▸ **Sorular ve Görevler**
1) Zonguldak'ın Osmanlı dönemiyle ilgili metne göre aşağıdakileri cevaplayın.
(a) Birçok yerel tarih yazarı Zonguldak tarihini hangi yıl ve hangi olayla başlatır?
(b) Tımar askeri maaşını devletten mi alır, yoksa gelirini nereden sağlar?
(c) Yıllık geliri 100 bin akçeyi geçen bir arazinin vergisi kimlere gider?
2) Metinde, Musa Amca'nın arazisinin yıllık gelirine göre vergisini alabilecek kişi ve grupların tamamını sıralayın.
3) Aşağıdaki ifadelerin metinle uyuşup uyuşmadığını belirtin.
(a) Osmanlı Dönemi'nde yöreye ait çok sayıda kayıt tutulmuştur.
(b) Tımar askerleri hem iç güvenlikte hem de Osmanlı'nın savaşlarında görev alıyordu.
(c) Devrek o dönemde Anadolu Eyaleti'nde Yedidivan'a bağlı bir köydü.

▸ **Verilen Metin**

·····

Zonguldak'ın Osmanlı Dönemi'ni çok az yazıyoruz.

Birçok yerel tarih yazarları Zonguldak tarihini 1828, kömürün bulunuşu ile başlatır. Oysa geride devasa bir tarih vardır.

Bunun nedeni; Osmanlı Dönemi'nde yöremize ait pek kayıt tutulmamasından kaynaklanır.

Elde kaynak olmayınca, yazacak pek bir şey kalmıyor.

Lakin, Osmanlı'nın genel tarihi var. Genel tarihten, bölgemizdeki tarih çıkartabiliriz.

Anlaşılması çok zor konular olduğu için daha iyi anlaşılsın diye ironi yaparak yazacağım.

Mesela; bugün Devrek'te toprağı boş duran Musa Amca'yı 1330'lu yıllara yollarsak, ailesini nasıl geçindirirdi!

Tabi; o zaman Devrek değil, Yedidivan'ın Hırızbeyili Nahiyesi'nin bir karyesi (köyü) dememiz lazım.

Musa Amca ile birlikte, Jandarma Karakol Komutanı'da yollamamız gerek. Rütbesi yüzbaşı olsun yeter.

Osmanlı'nın askeri sisteminde, Jandarma Komutanı bugünkü anladığımız şekilde olmayacak tabi.

Yine asker ama bölgede toprak sahibi bir asker. Yani maaşını devletten almıyor, Musa Amca'nın ektiğinden, sattığından vergi alıyor. Arazi devletin. Musa Amca ekip biçiyor...

Eğer geliri yıllık 20 bin akçe ediyorsa, vergisini bizim komutan alıyor.

Buna Sipahi ya da tımar askerleri deniliyor. Bugün jandarma iç güvenlikten sorumlu o yıllarda, hem iç hem de Osmanlı'nın savaşlarında görev alıyorlardı. Çok iyi kılıç kullanıyorlar. Savaş alanında sağda ve solda, bazıları da atlı birlik olarak yer alıyor.

Musa Amca, eğer Devrek'teki arazisi, yıllık 20 bin akçeyi geçecek bir tarla ise, o zaman vergisini Vali alıyor.

Osmanlı zamanında il olmadığı için buna Eyalet başkanları diyebiliriz. Bunlar "Beylerbeyi " gibi konumda kişiler.

Devrek o zamanlar Anadolu Eyaletin'de Yedidivan'a bağlı bir karye.

Eğer Musa Amca'nın arazisi çok verimli ve yıllık 100 bin akçeyi geçecek şekilde gelir elde ediyorsa, o zaman vergisini Padişaha, hanedan üyelerine, Veziriazama,üst düzey devlet görevlilere gidiyor.

·····

▸ **Çıkarılan Veriler**
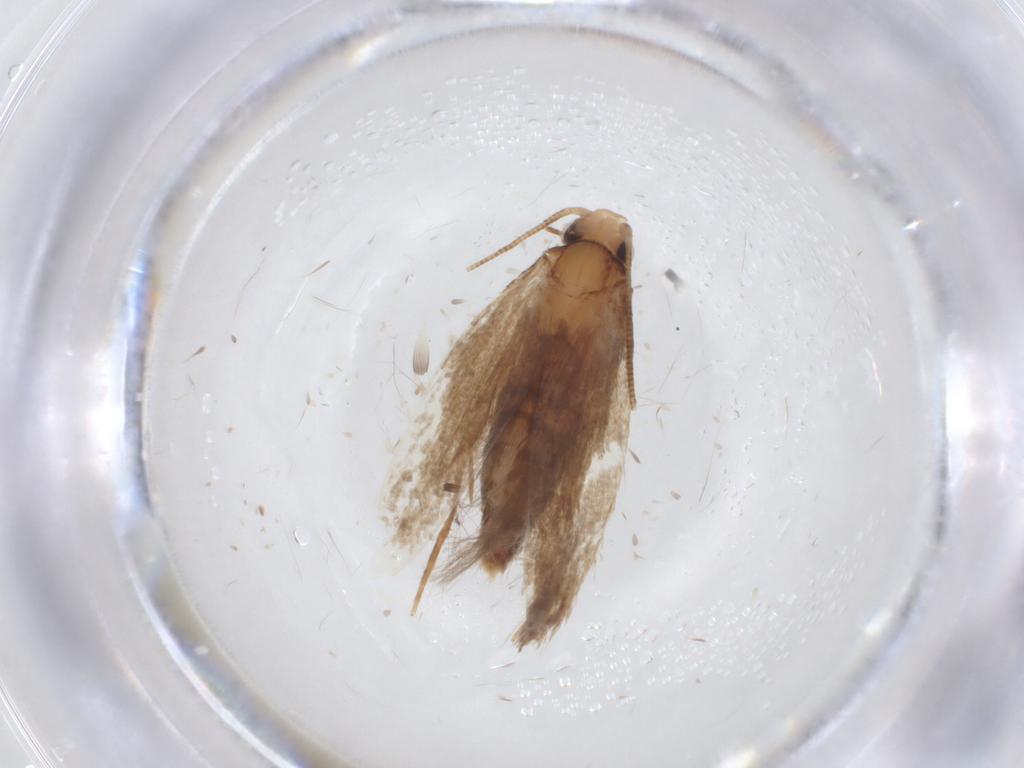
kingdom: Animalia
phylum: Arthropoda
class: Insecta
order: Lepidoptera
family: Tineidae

·····

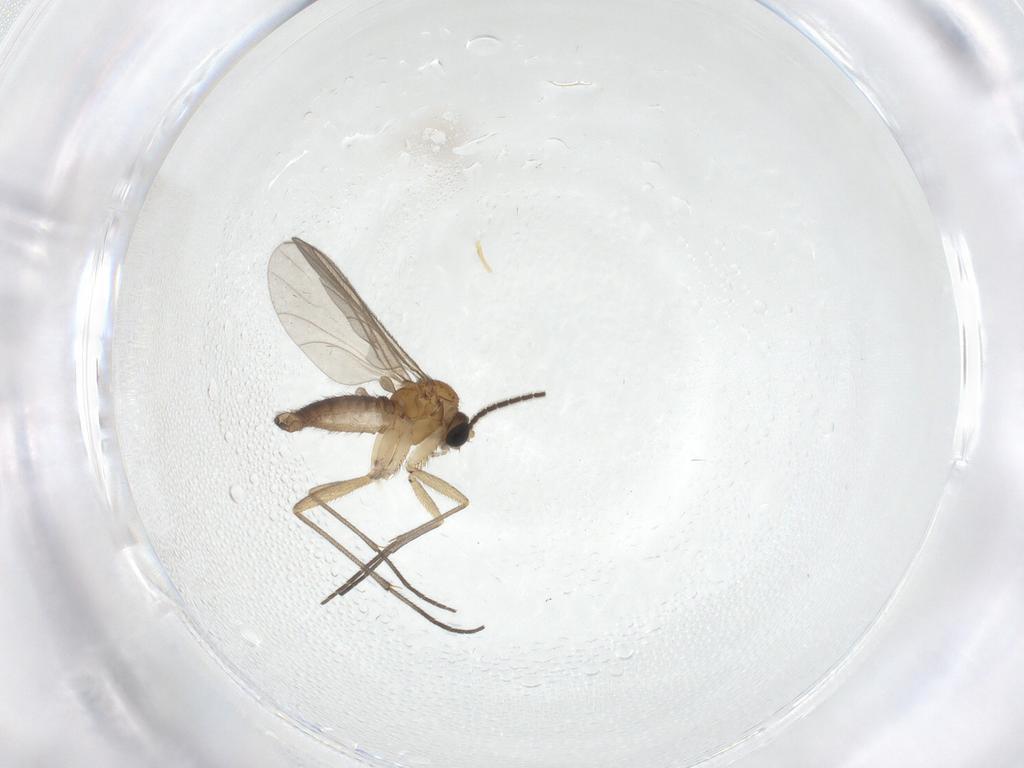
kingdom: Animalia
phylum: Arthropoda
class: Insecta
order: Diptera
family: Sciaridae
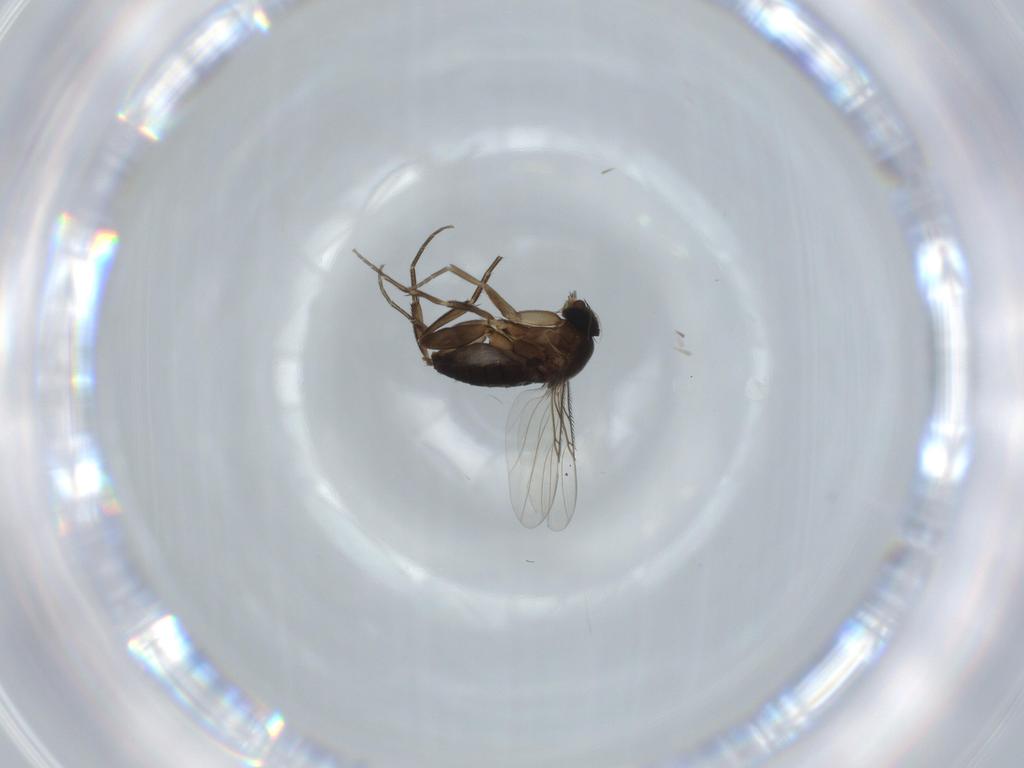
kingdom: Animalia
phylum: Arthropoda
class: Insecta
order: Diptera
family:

·····

▸ **Görevlerin Çözümleri**
1)
(a) 1828'de, kömürün bulunuşuyla başlatır.
(b) Maaşını devletten almaz; Musa Amca'nın ektiğinden ve sattığından vergi alır.
(c) Padişaha, hanedan üyelerine, Veziriazama ve üst düzey devlet görevlilerine gider.

2)
- Jandarma Karakol Komutanı (tımar askeri, sipahi)
- Vali
- Padişah
- Hanedan üyeleri
- Veziriazam
- Üst düzey devlet görevlileri

3)
(a) Hayır: "Osmanlı Dönemi'nde yöremize ait pek kayıt tutulmamasından kaynaklanır."
(b) Evet: "hem iç hem de Osmanlı'nın savaşlarında görev alıyorlardı."
(c) Evet: "Devrek o zamanlar Anadolu Eyaletin'de Yedidivan'a bağlı bir karye."